#### [Your task]
Your answer must consist solely of the lines from the one containing "[147,234,187,248] arole ->" through the last line of the records below, reproduced exactly, with all pictures omitted.

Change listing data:
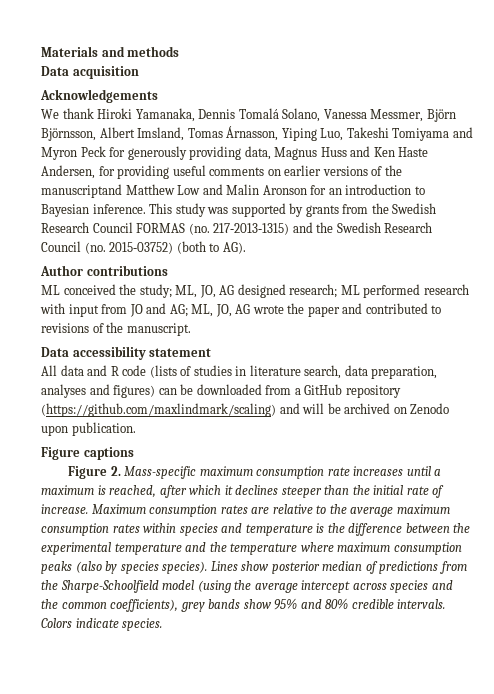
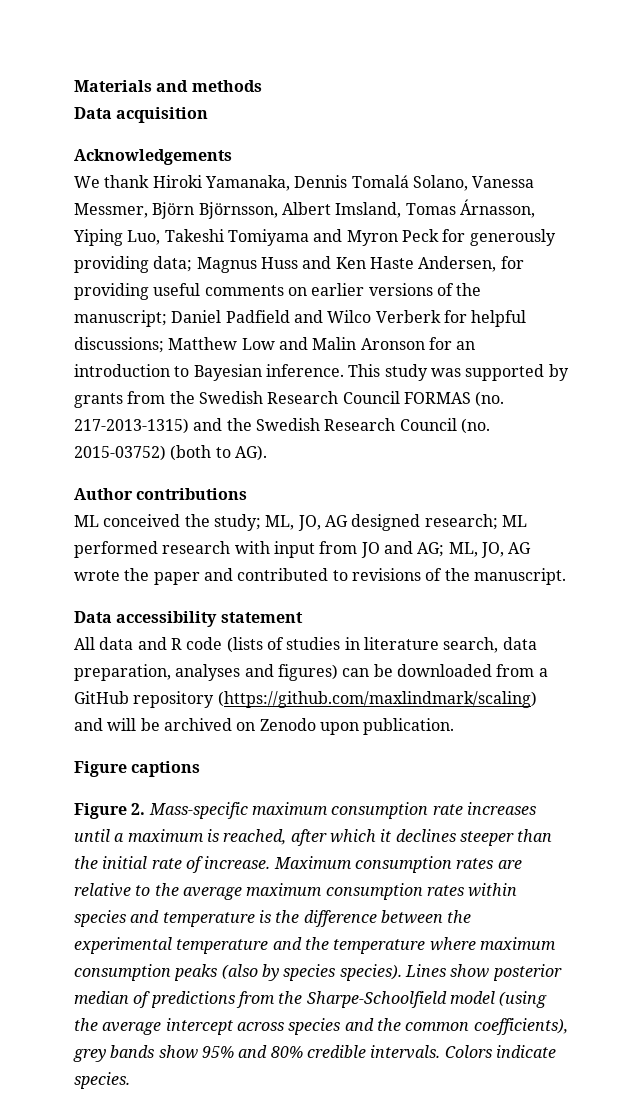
[244,146,271,160] data, -> [153,256,193,272] data;
[41,184,122,198] manuscriptand -> [74,310,527,327] [74,337,164,353] manuscript; Daniel Padfield and Wilco Verberk for helpful discussions;

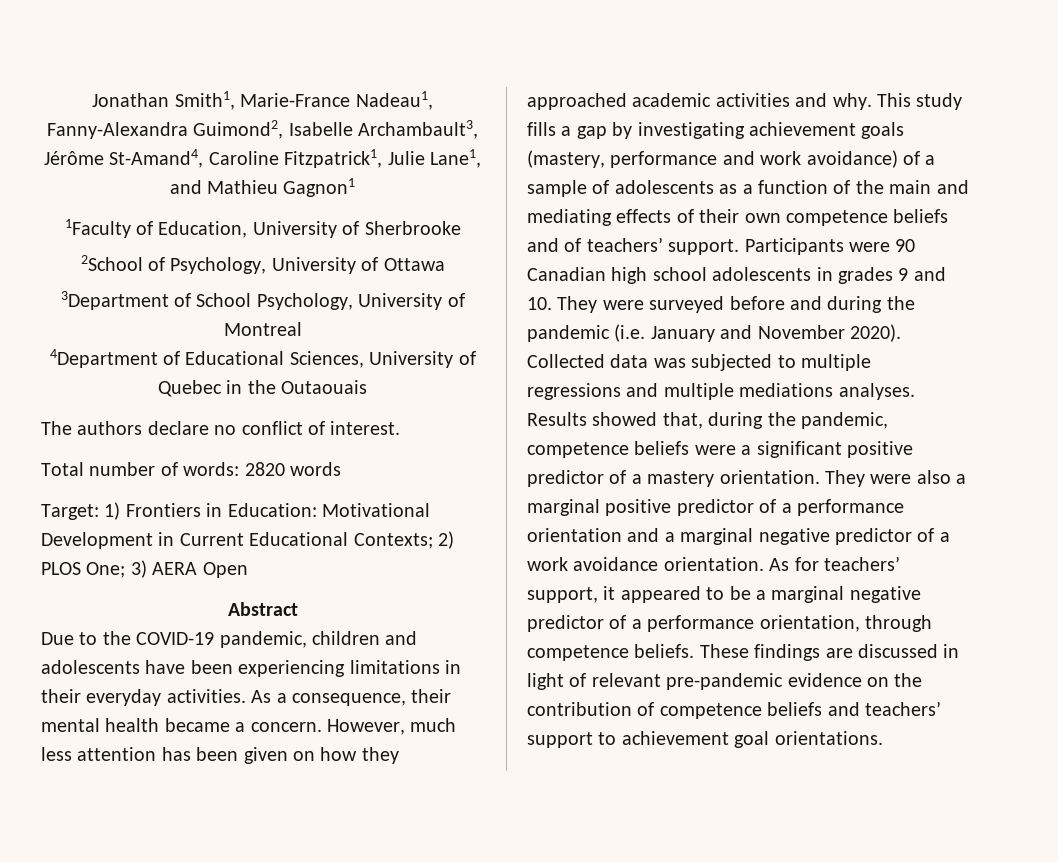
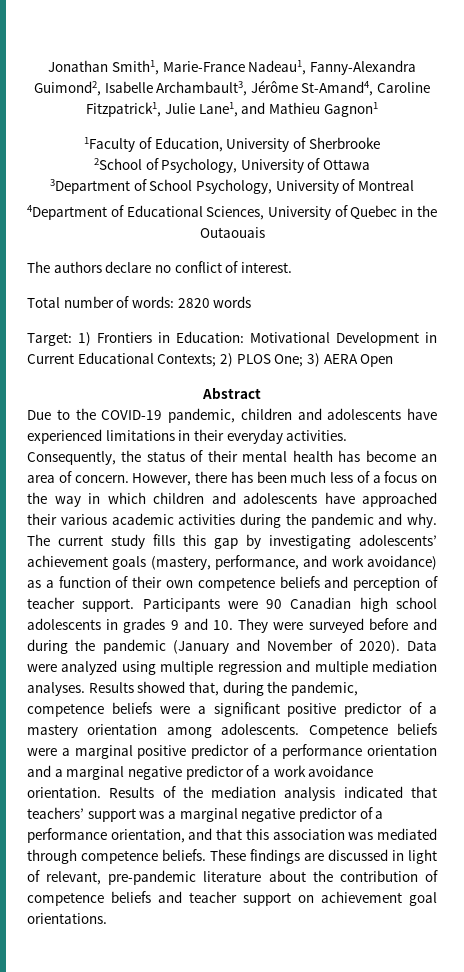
[190,660,346,677] been experiencing -> [27,429,102,444] experienced
[251,689,452,706] [41,718,457,735] [41,747,399,764] [527,93,911,110] As a consequence, their mental health became a concern. However, much less attention has been given on how they approached academic activities and why. This -> [27,450,438,465] [27,471,437,486] [27,492,437,507] [27,513,437,528] [27,534,103,546] Consequently, the status of their mental health has become an area of concern. However, there has been much less of a focus on the way in which children and adolescents have approached their various academic activities during the pandemic and why. The current
[561,126,572,136] a -> [183,534,206,546] this
(745, 130) none -> [359,534,437,546] adolescents’
[610,151,718,168] performance -> [215,555,299,570] performance,
[903,151,936,165] [527,180,969,197] [527,209,672,226] of a sample of adolescents as a function of the main and mediating effects -> [27,576,111,588] as a function
[564,237,663,252] of teachers’ -> [353,576,439,591] [27,597,75,609] perception of teacher
[614,324,901,342] [527,354,871,371] [527,383,621,400] (i.e. January and November 2020). Collected data was subjected to multiple regressions -> [172,639,437,654] [27,660,282,675] (January and November of 2020). Data were analyzed using multiple regression
[739,383,834,397] mediations -> [372,660,438,672] mediation
[719,470,951,487] orientation. They were also -> [87,723,437,738] [27,748,57,756] orientation among adolescents. Competence beliefs were
[769,556,900,571] [527,586,751,603] As for teachers’ support, it appeared to be -> [109,786,437,801] [27,807,165,822] Results of the mediation analysis indicated that teachers’ support was
(860, 623) none -> [188,828,438,840] and that this association was mediated
[591,673,889,690] relevant pre-pandemic evidence on -> [46,870,306,885] relevant, pre-pandemic literature about
[865,701,941,716] [527,732,617,748] teachers’ support to -> [189,891,314,906] teacher support on

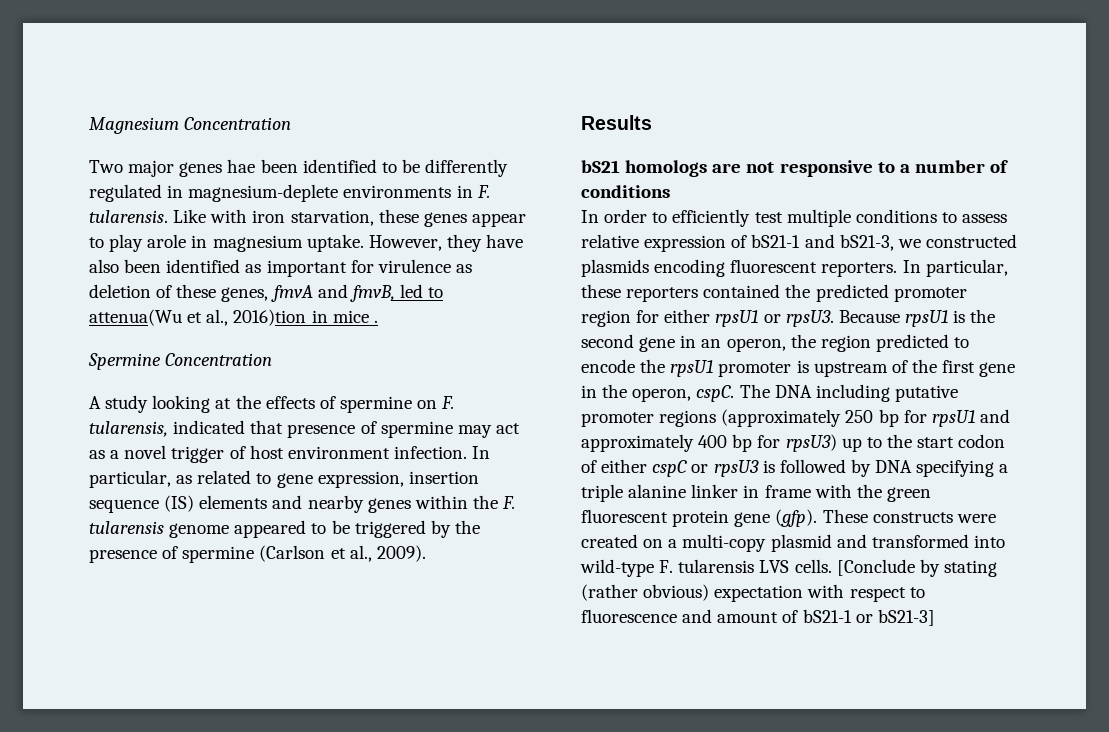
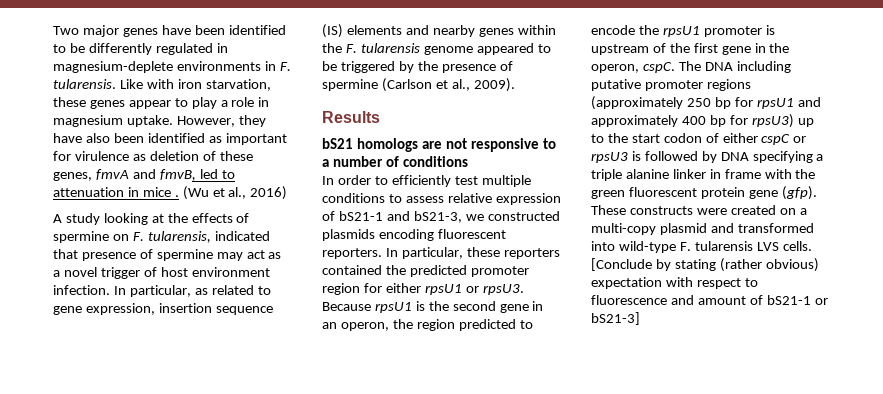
[89,117,292,134] Magnesium Concentration // -> (53, 30) none
[227,159,256,173] hae -> [161,25,191,35] have
[147,234,187,248] arole -> [220,97,255,107] a role
[89,309,307,326] attenua(Wu et al., 2016)tion -> [53,187,124,197] attenuation
[88,353,273,370] // Spermine Concentration -> [182,186,288,200] (Wu et al., 2016)

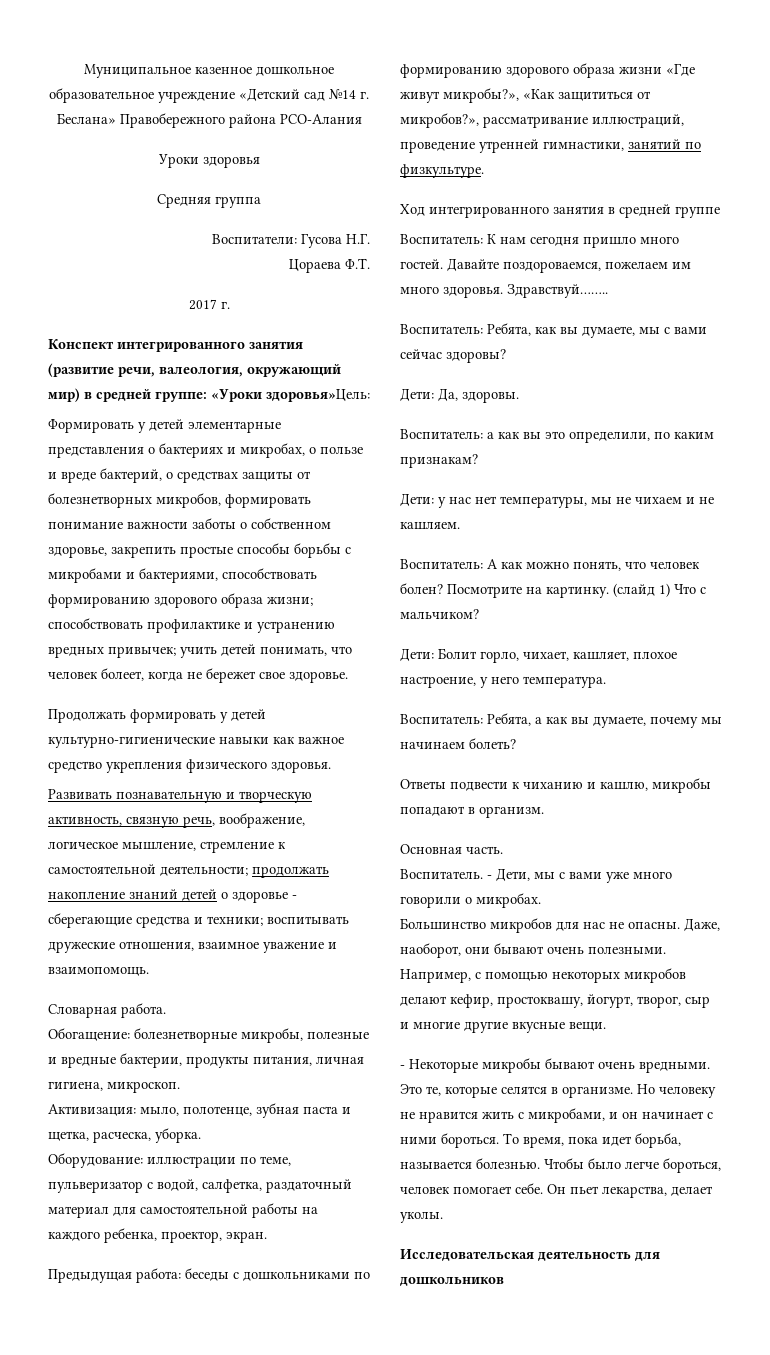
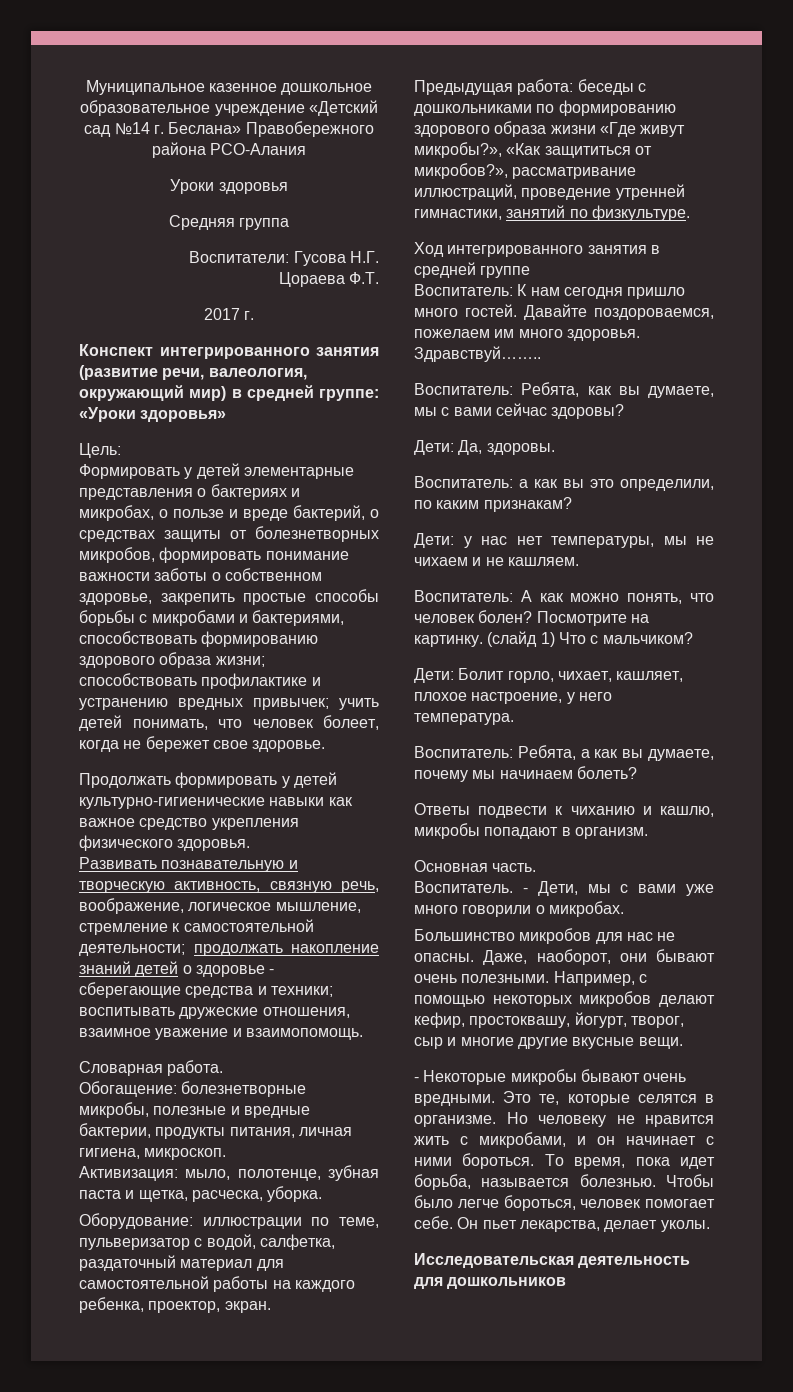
[266,389,370,402] здоровья»Цель: -> [140,410,227,422] [79,443,121,458] здоровья» // Цель:

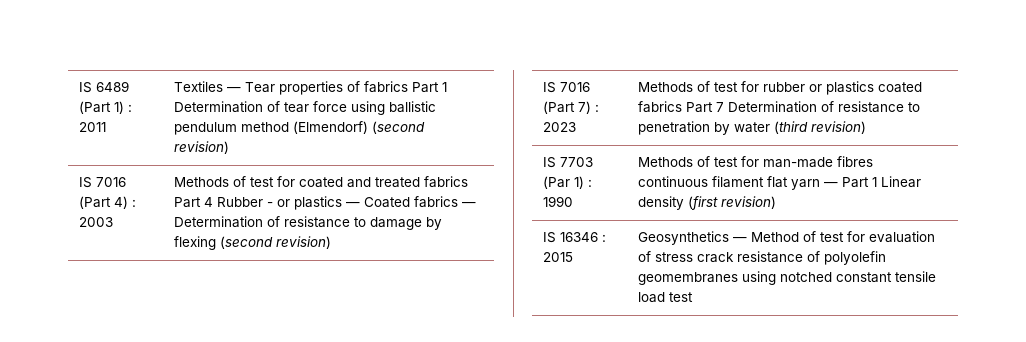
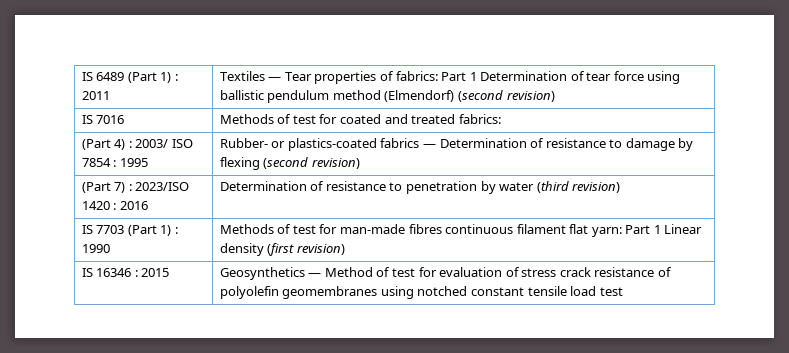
[364,81,409,93] fabrics -> [395,71,438,81] fabrics:
[79,196,137,209] [79,217,114,227] (Part 4) : 2003 -> (125, 119) none
[424,176,469,188] [174,196,411,210] fabrics Part 4 Rubber - or plastics — Coated -> [458,114,501,124] [81,139,193,150] [81,158,148,167] [219,138,377,151] fabrics: // (Part 4) : 2003/ ISO 7854 : 1995 | Rubber- or plastics-coated
[543,82,591,93] IS 7016 -> (360, 163) none
[543,122,577,132] [638,81,923,95] [638,101,725,113] 2023 | Methods of test for rubber or plastics coated fabrics Part 7 -> [135,182,190,191] [81,201,148,210] 2023/ISO 1420 : 2016 |
[543,176,571,189] (Par -> [127,225,157,236] (Part
[791,179,839,190] yarn — -> [591,227,622,237] yarn:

#### [Solution to this exercise]
[147,234,187,248] arole -> [220,97,255,107] a role
[89,309,307,326] attenua(Wu et al., 2016)tion -> [53,187,124,197] attenuation
[88,353,273,370] // Spermine Concentration -> [182,186,288,200] (Wu et al., 2016)

[266,389,370,402] здоровья»Цель: -> [140,410,227,422] [79,443,121,458] здоровья» // Цель:

[364,81,409,93] fabrics -> [395,71,438,81] fabrics:
[79,196,137,209] [79,217,114,227] (Part 4) : 2003 -> (125, 119) none
[424,176,469,188] [174,196,411,210] fabrics Part 4 Rubber - or plastics — Coated -> [458,114,501,124] [81,139,193,150] [81,158,148,167] [219,138,377,151] fabrics: // (Part 4) : 2003/ ISO 7854 : 1995 | Rubber- or plastics-coated
[543,82,591,93] IS 7016 -> (360, 163) none
[543,122,577,132] [638,81,923,95] [638,101,725,113] 2023 | Methods of test for rubber or plastics coated fabrics Part 7 -> [135,182,190,191] [81,201,148,210] 2023/ISO 1420 : 2016 |
[543,176,571,189] (Par -> [127,225,157,236] (Part
[791,179,839,190] yarn — -> [591,227,622,237] yarn:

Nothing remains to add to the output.